* Records for this task:
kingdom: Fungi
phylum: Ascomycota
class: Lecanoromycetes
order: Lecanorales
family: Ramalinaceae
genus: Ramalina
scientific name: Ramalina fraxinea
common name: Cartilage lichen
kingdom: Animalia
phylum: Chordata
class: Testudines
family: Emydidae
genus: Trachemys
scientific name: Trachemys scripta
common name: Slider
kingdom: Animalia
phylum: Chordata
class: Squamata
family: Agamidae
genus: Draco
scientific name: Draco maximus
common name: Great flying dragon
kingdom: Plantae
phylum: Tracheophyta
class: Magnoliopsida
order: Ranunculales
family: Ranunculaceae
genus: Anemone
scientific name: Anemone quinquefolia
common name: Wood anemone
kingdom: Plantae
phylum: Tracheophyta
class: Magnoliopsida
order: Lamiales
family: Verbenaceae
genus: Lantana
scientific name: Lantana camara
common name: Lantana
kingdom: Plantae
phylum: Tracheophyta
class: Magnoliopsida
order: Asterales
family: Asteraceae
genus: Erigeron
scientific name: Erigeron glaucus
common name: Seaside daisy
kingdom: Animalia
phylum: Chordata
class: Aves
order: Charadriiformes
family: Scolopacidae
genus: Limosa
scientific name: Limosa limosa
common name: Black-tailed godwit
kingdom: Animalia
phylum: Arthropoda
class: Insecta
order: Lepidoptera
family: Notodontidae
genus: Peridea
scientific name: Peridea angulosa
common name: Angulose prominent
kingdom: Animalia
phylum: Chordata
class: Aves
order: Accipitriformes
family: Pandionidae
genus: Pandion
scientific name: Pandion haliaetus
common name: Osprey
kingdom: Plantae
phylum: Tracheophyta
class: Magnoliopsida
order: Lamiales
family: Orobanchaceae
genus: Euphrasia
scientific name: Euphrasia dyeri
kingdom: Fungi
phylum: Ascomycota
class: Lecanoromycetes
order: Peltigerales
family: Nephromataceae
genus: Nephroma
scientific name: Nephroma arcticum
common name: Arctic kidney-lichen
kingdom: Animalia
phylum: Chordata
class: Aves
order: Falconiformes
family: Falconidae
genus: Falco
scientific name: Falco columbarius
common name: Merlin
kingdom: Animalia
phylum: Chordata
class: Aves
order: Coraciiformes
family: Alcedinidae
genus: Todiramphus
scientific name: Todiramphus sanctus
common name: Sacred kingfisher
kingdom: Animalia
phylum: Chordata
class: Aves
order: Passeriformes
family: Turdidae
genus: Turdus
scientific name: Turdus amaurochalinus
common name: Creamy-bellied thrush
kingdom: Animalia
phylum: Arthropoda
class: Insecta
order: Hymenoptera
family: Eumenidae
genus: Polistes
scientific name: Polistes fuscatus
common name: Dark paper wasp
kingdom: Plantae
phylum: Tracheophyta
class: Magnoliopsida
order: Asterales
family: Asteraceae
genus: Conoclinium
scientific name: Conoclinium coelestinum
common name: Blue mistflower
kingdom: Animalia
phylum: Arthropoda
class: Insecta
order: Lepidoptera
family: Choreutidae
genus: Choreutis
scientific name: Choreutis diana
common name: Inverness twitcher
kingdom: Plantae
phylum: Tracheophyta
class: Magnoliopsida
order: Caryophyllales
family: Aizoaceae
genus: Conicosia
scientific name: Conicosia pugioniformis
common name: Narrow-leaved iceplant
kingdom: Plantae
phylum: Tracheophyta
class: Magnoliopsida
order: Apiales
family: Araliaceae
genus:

* Directive: Rewrite every one of the lines above with "common name" changed to "vernacular name" each time it occurs. Leave everything else unchanged.

* Task answer:
kingdom: Fungi
phylum: Ascomycota
class: Lecanoromycetes
order: Lecanorales
family: Ramalinaceae
genus: Ramalina
scientific name: Ramalina fraxinea
vernacular name: Cartilage lichen
kingdom: Animalia
phylum: Chordata
class: Testudines
family: Emydidae
genus: Trachemys
scientific name: Trachemys scripta
vernacular name: Slider
kingdom: Animalia
phylum: Chordata
class: Squamata
family: Agamidae
genus: Draco
scientific name: Draco maximus
vernacular name: Great flying dragon
kingdom: Plantae
phylum: Tracheophyta
class: Magnoliopsida
order: Ranunculales
family: Ranunculaceae
genus: Anemone
scientific name: Anemone quinquefolia
vernacular name: Wood anemone
kingdom: Plantae
phylum: Tracheophyta
class: Magnoliopsida
order: Lamiales
family: Verbenaceae
genus: Lantana
scientific name: Lantana camara
vernacular name: Lantana
kingdom: Plantae
phylum: Tracheophyta
class: Magnoliopsida
order: Asterales
family: Asteraceae
genus: Erigeron
scientific name: Erigeron glaucus
vernacular name: Seaside daisy
kingdom: Animalia
phylum: Chordata
class: Aves
order: Charadriiformes
family: Scolopacidae
genus: Limosa
scientific name: Limosa limosa
vernacular name: Black-tailed godwit
kingdom: Animalia
phylum: Arthropoda
class: Insecta
order: Lepidoptera
family: Notodontidae
genus: Peridea
scientific name: Peridea angulosa
vernacular name: Angulose prominent
kingdom: Animalia
phylum: Chordata
class: Aves
order: Accipitriformes
family: Pandionidae
genus: Pandion
scientific name: Pandion haliaetus
vernacular name: Osprey
kingdom: Plantae
phylum: Tracheophyta
class: Magnoliopsida
order: Lamiales
family: Orobanchaceae
genus: Euphrasia
scientific name: Euphrasia dyeri
kingdom: Fungi
phylum: Ascomycota
class: Lecanoromycetes
order: Peltigerales
family: Nephromataceae
genus: Nephroma
scientific name: Nephroma arcticum
vernacular name: Arctic kidney-lichen
kingdom: Animalia
phylum: Chordata
class: Aves
order: Falconiformes
family: Falconidae
genus: Falco
scientific name: Falco columbarius
vernacular name: Merlin
kingdom: Animalia
phylum: Chordata
class: Aves
order: Coraciiformes
family: Alcedinidae
genus: Todiramphus
scientific name: Todiramphus sanctus
vernacular name: Sacred kingfisher
kingdom: Animalia
phylum: Chordata
class: Aves
order: Passeriformes
family: Turdidae
genus: Turdus
scientific name: Turdus amaurochalinus
vernacular name: Creamy-bellied thrush
kingdom: Animalia
phylum: Arthropoda
class: Insecta
order: Hymenoptera
family: Eumenidae
genus: Polistes
scientific name: Polistes fuscatus
vernacular name: Dark paper wasp
kingdom: Plantae
phylum: Tracheophyta
class: Magnoliopsida
order: Asterales
family: Asteraceae
genus: Conoclinium
scientific name: Conoclinium coelestinum
vernacular name: Blue mistflower
kingdom: Animalia
phylum: Arthropoda
class: Insecta
order: Lepidoptera
family: Choreutidae
genus: Choreutis
scientific name: Choreutis diana
vernacular name: Inverness twitcher
kingdom: Plantae
phylum: Tracheophyta
class: Magnoliopsida
order: Caryophyllales
family: Aizoaceae
genus: Conicosia
scientific name: Conicosia pugioniformis
vernacular name: Narrow-leaved iceplant
kingdom: Plantae
phylum: Tracheophyta
class: Magnoliopsida
order: Apiales
family: Araliaceae
genus:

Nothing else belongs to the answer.